- _Instructions for the task_
Below are records to be repeated in full. Give them exactly.

- _Given records_
===============
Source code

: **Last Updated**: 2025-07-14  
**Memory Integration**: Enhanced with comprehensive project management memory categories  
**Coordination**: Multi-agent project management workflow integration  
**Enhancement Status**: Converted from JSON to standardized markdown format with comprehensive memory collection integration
===============
- _Answer below_
Source code

: **Last Updated**: 2025-07-14  
**Memory Integration**: Enhanced with comprehensive project management memory categories  
**Coordination**: Multi-agent project management workflow integration  
**Enhancement Status**: Converted from JSON to standardized markdown format with comprehensive memory collection integration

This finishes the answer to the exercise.